Komitmen Universitas Pekalongan (Unikal) dalam meningkatkan mutu layanan pendidikan tinggi melalui penyediaan sarana dan prasarana yang modern kembali memperoleh apresiasi dari pemerintah. Hal tersebut ditandai dengan penandatanganan Prasasti Gedung A Universitas Pekalongan oleh Menteri Pendidikan Tinggi, Sains, dan Teknologi Republik Indonesia, Prof. Brian Yuliarto, S.T., M.Eng., Ph.D., yang berlangsung di Kantor Pusat Kementerian Pendidikan Tinggi, Sains, dan Teknologi Republik Indonesia pada Kamis (23/7/2026).

Pada kesempatan tersebut, Universitas Pekalongan diwakili oleh Wakil Rektor I Zahro, S.E., M.Si., Wakil Rektor II Dr. Achmad Soeharto, S.H., serta Wakil Rektor III M. Fajru Sidqi, S.Pd., M.Hum. Kehadiran pimpinan Universitas Pekalongan disambut hangat oleh Menteri Pendidikan Tinggi, Sains, dan Teknologi Republik Indonesia beserta jajaran kementerian.

Dalam sambutannya, Prof. Brian Yuliarto menyampaikan apresiasi kepada Universitas Pekalongan atas komitmennya dalam menghadirkan service excellent pada pelaksanaan Tri Dharma Perguruan Tinggi. Menurutnya, pembangunan Gedung A setinggi sembilan lantai merupakan wujud nyata keseriusan Universitas Pekalongan dalam menyediakan fasilitas pendidikan yang representatif guna mendukung penyelenggaraan pendidikan, penelitian, dan pengabdian kepada masyarakat secara optimal.

Lebih lanjut, Menteri Pendidikan Tinggi, Sains, dan Teknologi Republik Indonesia berharap Universitas Pekalongan dapat terus memperkuat perannya sebagai mitra strategis Kemendiktisaintek dalam membangun sumber daya manusia Indonesia yang unggul, inovatif, dan berdaya saing menuju terwujudnya Generasi Emas Indonesia 2045.

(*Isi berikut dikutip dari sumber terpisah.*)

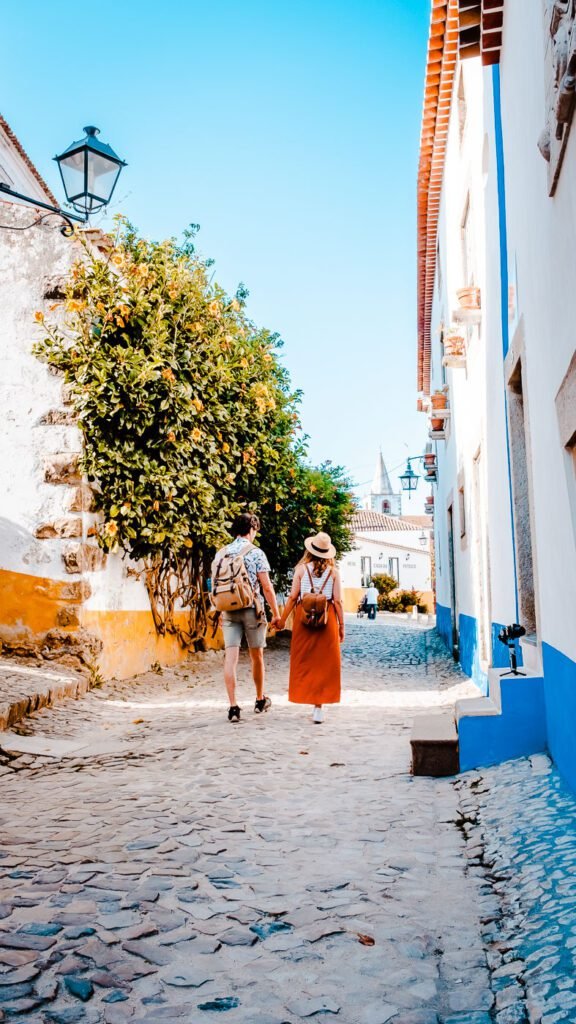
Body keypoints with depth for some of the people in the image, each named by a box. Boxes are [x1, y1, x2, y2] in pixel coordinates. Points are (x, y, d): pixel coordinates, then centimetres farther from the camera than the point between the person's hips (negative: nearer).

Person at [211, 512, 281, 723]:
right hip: (252, 609, -3)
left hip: (228, 610, 3)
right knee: (256, 656, 13)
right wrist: (276, 613, -3)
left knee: (231, 657, -1)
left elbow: (214, 585, 11)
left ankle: (233, 706, -7)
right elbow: (266, 586, -9)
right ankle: (260, 700, 29)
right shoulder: (255, 552, -6)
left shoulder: (221, 554, 7)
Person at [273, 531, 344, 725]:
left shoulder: (301, 568, 0)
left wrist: (282, 620, 7)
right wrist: (341, 625, 5)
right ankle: (318, 706, 5)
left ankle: (301, 692, 22)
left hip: (304, 616, 0)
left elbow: (293, 597, -1)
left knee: (303, 659, 13)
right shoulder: (333, 571, 1)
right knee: (323, 662, 5)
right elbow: (338, 601, -2)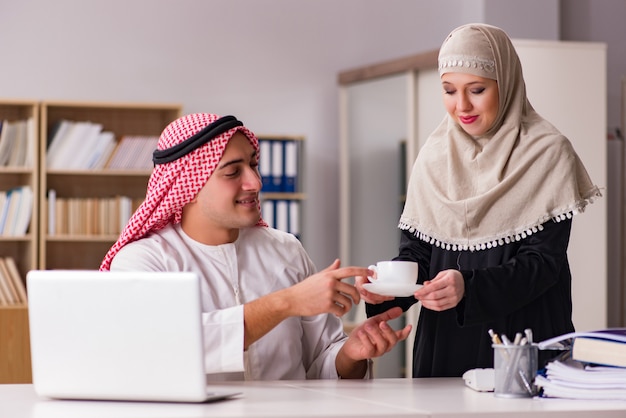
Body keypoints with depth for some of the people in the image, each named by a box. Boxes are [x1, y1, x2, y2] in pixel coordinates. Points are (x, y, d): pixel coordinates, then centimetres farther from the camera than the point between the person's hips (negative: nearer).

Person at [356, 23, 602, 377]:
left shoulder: (547, 153, -2)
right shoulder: (434, 157, 9)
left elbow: (544, 260, -9)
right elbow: (417, 249, 8)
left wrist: (469, 287, -24)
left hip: (526, 345, -3)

Penandatanganan prasasti ini tidak hanya menjadi penanda hadirnya infrastruktur pendidikan yang semakin modern, tetapi juga merepresentasikan semangat transformasi Universitas Pekalongan dalam mengembangkan pelaksanaan Tri Dharma Perguruan Tinggi yang inklusif, berdampak, dan berkelanjutan. Transformasi tersebut diharapkan mampu memperkuat kualitas layanan akademik, mendorong terciptanya ekosistem pembelajaran yang adaptif terhadap perkembangan zaman, serta meningkatkan kontribusi perguruan tinggi bagi masyarakat.

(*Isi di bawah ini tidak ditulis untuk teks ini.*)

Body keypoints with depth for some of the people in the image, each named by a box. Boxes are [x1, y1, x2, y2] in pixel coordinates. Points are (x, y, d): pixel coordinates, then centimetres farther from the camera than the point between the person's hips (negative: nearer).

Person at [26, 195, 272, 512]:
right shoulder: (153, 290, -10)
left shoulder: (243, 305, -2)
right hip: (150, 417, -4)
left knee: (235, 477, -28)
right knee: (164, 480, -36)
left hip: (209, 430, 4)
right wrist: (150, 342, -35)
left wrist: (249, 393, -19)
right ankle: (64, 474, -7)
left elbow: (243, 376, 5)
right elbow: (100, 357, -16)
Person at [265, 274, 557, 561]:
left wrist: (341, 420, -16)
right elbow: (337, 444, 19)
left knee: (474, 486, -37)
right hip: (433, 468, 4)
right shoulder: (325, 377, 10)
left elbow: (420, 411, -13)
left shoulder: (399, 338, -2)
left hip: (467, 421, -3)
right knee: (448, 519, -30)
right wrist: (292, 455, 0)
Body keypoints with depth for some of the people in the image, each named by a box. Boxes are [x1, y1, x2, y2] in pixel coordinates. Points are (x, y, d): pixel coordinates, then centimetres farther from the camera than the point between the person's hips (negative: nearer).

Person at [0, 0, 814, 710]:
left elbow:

Melalui penguatan sarana pendidikan dan sinergi yang berkelanjutan dengan Kementerian Pendidikan Tinggi, Sains, dan Teknologi, Universitas Pekalongan terus meneguhkan komitmennya sebagai Kampus Berdampak, yaitu perguruan tinggi yang tidak hanya unggul dalam penyelenggaraan pendidikan, tetapi juga mampu menghasilkan inovasi, memperluas manfaat bagi masyarakat, serta berkontribusi dalam mendukung pembangunan nasional.